Afin d’éviter de piéger l’eau dans les murs, il a été choisi d’isoler la plupart des murs extérieurs par de la laine de bois qui accepte plus facilement ces transferts de vapeur. Nous avons cependant dû choisir pour deux des façades une laine de roche car la mise en place de bandes coupe-feu nécessaires au respect de la réglementation aurait entrainé un surcoût trop important. L’isolation en laine de bois a également permis de mobiliser des subventions spécifiques de la ville de Paris pour l’utilisation de matériaux biosourcés.
La copropriété possède 3 mitoyennetés avec des bâtiments voisins avec lesquels il a été nécessaire de négocier des droits d’empiètement. Afin que les négociations se déroulent au mieux nous avons anticipé au plus tôt des rencontres avec les copropriétés voisines leur expliquant le projet à travers de réunion et des affiches explicatives dans les halls d’entrée. Cette communication a permis de trouver plus facilement un terrain d’entente avec les copropriétés voisines.
Nous n’avons pas pu modifier la production ou tout du moins l’émission de chauffage, qui est essentiellement de type radiateurs électriques parfois très anciens. Mais il faut comprendre le contexte social de la copropriété détenue par des bailleurs et accepter des compromis. Ainsi, nous avons tenu à informer les copropriétaires sur les alternatives possibles ou les moyens d’améliorer la régulation sans insister sur ce point.

-- Série de consignes --
**a)** Recopiez mot pour mot, dans le passage fourni, tout ce qui va de « Afin d’éviter de » jusqu'à « de matériaux biosourcés. ».
**b)** D'après le passage fourni, combien de mitoyennetés avec des bâtiments voisins la copropriété possède-t-elle ?
Le matériel qui suit ne joue aucun rôle dans ce travail.

-- Données fournies --

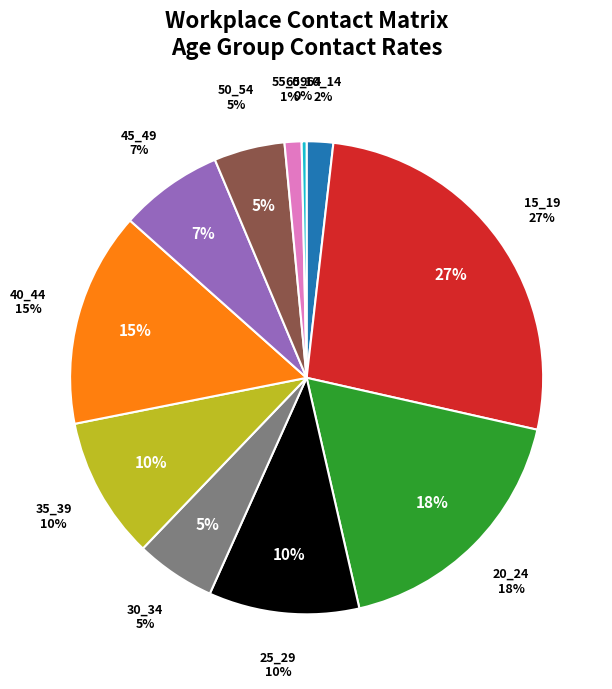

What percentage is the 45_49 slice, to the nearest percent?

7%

-- Réponses aux consignes --
**a)**
Afin d’éviter de piéger l’eau dans les murs, il a été choisi d’isoler la plupart des murs extérieurs par de la laine de bois qui accepte plus facilement ces transferts de vapeur. Nous avons cependant dû choisir pour deux des façades une laine de roche car la mise en place de bandes coupe-feu nécessaires au respect de la réglementation aurait entrainé un surcoût trop important. L’isolation en laine de bois a également permis de mobiliser des subventions spécifiques de la ville de Paris pour l’utilisation de matériaux biosourcés.

**b)** La copropriété possède trois mitoyennetés avec des bâtiments voisins.